At birth, newborns comprise a very unusual distinctive high-pitched, weak, mewing cat like cry during infancy caused by an abnormal development of the larynx which is the disorders most characteristic hallmark feature that is usually diagnostic for the syndrome. As children that have the disorder get older, the cat-like cry becomes less noticeable. This can make diagnostics more difficult for older patients if the disorder was not detected at birth. Failure to thrive and mental impairment with an IQ rarely above 35 are practically always present. 85% of patients have a short stature and up to %50 of patients older than the age of 10 can communicate verbally.
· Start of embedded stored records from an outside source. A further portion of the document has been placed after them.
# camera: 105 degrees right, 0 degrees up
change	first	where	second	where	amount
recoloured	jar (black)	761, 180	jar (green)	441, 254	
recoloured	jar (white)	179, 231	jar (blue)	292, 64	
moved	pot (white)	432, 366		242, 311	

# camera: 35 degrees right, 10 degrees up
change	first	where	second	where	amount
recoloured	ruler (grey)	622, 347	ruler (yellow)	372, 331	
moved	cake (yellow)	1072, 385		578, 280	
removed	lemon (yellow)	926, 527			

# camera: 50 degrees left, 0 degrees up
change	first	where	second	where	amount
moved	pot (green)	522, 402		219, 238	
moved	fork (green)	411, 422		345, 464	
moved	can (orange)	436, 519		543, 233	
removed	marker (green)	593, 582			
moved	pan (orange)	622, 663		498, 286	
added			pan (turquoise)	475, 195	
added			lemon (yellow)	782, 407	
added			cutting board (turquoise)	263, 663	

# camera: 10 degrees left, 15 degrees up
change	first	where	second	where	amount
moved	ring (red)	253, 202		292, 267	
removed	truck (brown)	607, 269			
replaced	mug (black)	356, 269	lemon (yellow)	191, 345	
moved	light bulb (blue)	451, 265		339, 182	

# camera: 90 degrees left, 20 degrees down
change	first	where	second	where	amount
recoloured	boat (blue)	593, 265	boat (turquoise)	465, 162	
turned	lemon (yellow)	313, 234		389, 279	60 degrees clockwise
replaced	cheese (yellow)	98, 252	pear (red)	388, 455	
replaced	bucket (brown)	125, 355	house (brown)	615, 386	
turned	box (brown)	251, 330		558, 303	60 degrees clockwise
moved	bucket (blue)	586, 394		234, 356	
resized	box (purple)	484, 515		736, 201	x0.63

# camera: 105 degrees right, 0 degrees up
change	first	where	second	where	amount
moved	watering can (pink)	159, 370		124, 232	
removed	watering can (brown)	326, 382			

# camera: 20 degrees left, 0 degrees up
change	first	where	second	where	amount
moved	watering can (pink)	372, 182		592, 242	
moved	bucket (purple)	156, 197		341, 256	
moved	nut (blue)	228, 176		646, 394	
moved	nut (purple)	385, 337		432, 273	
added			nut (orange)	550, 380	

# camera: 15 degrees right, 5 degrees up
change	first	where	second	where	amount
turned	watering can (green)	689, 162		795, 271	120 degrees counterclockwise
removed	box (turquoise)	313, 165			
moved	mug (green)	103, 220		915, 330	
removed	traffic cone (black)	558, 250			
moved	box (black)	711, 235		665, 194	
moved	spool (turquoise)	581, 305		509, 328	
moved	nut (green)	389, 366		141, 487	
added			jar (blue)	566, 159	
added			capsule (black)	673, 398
Cri-du-chat syndrome is characterized in young children by microcephaly (small head size), round face, hypertelorism, micrognathia, epicanthal folds, low-set ears, hypotonia which is reduced or diminished muscle tone, and severe psychomotor and mental retardation. Unusual facial features can be quite common from very subtle to very obvious features. During infancy, cri du chat patients do not gain weight or grow normally. Approximately %30 of infants with cri du chat comprises a congenital heart defect. Hypotonia also known as having poor muscle tone is also common, resulting in problems with eating and slow development. Metal retardation is present in all cases of patients with cri du chat but the degree of mental retardation varies between patients.
During infancy, diagnostics is strongly suggested if a newborn comprises a very distinctive high-pitched, weak, mewing cat like cry during infancy caused by an abnormal development of the larynx that is usually diagnostic for the syndrome. If the unusual cat-like cry is present or other features of cri du chat syndrome is suspected a chromosome test should be performed. This test is conducted by taking a blood sample form the newborn for chromosome analysis which is also called “karyotyping”, involves staining the chromosomes and examining them under a microscope . There after, some cases the deletion of material from chromosome 5 can be easily detected but in other case further testing must take place. FISH (fluorescence in-situ hybridization) is a special technique that can detect very small deletions and the majority of the deletions that cause cri du chat can be detected performing this method. Cri du chat syndrome can be detected before birth if the mother allows permission to undergo amniocentesis testing or onic villus smapling (CVS). The testing method would be recommend if either parent is known to have chromosome rearrangement, or if they have a child with cri du chat syndrome.
There is currently no treatment for the underlying disorder. Only therapies can be recommended to help stabilize and improve the disorder conditions. Treatments consist of supportive and developmental therapy. Medical problems can be improved by the following: Physiotherapy, Speech therapy, Occupational therapy, and behavioral management if necessary. Even after so many previous studies with cri du chat throughout the years, we still have yet to fulfill a treatment or prevention medications.